## Task statement
Scan the material below for the word "canUse", then copy every line in which it appears.

## Provided data
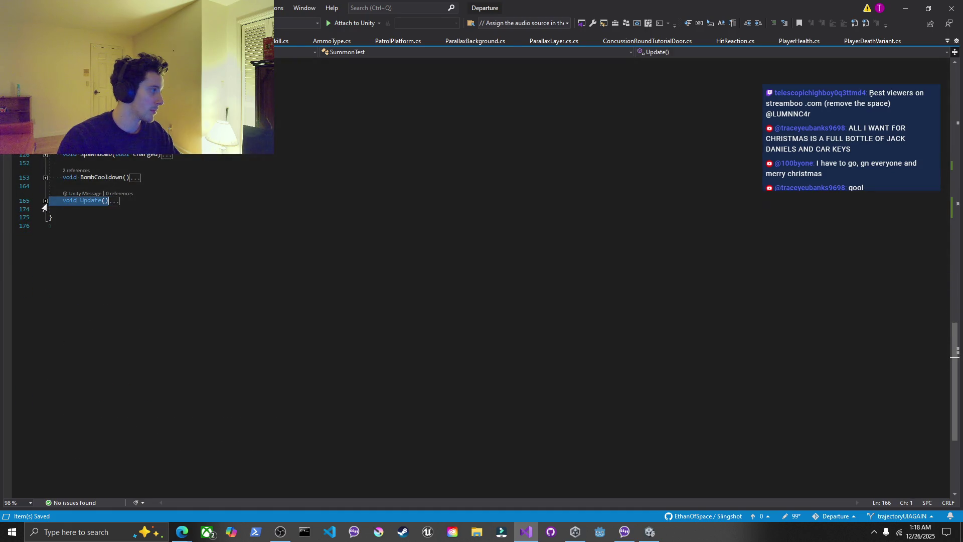
{"action": "key", "text": "End"}
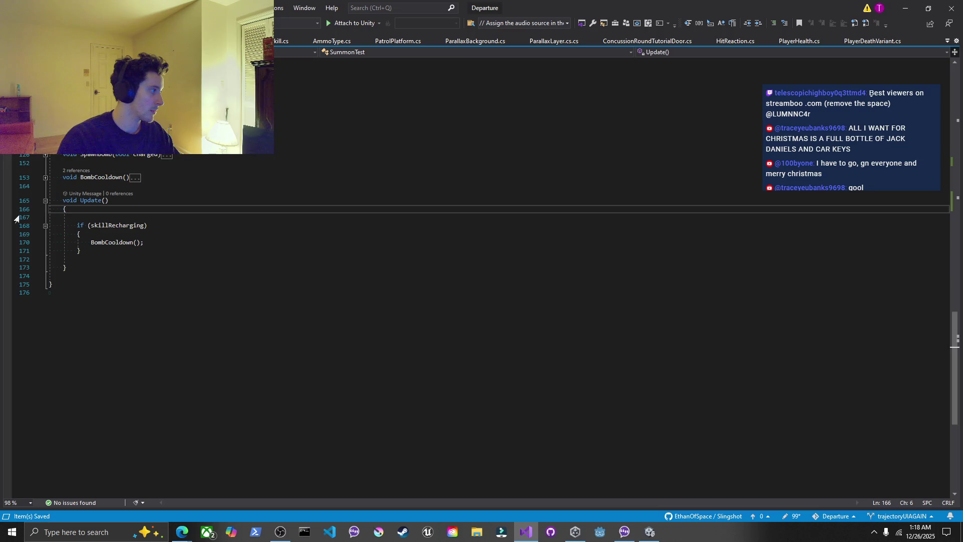
{"action": "left_click", "coordinate": [45, 200]}
{"action": "scroll", "coordinate": [45, 200], "scroll_direction": "up", "scroll_amount": 15}
{"action": "scroll", "coordinate": [481, 326], "scroll_direction": "up", "scroll_amount": 3}
Add 'if(!canUse) return;' at the top of OnBombStarted
{"action": "left_click", "coordinate": [76, 259]}
{"action": "key", "text": "Return"}
{"action": "key", "text": "Return"}
{"action": "key", "text": "Up"}
{"action": "type", "text": "if(canUse"}
{"action": "left_click", "coordinate": [102, 267]}
{"action": "type", "text": "!"}
{"action": "key", "text": "End"}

## Exercise response
Add 'if(!canUse) return;' at the top of OnBombStarted
{"action": "type", "text": "if(canUse"}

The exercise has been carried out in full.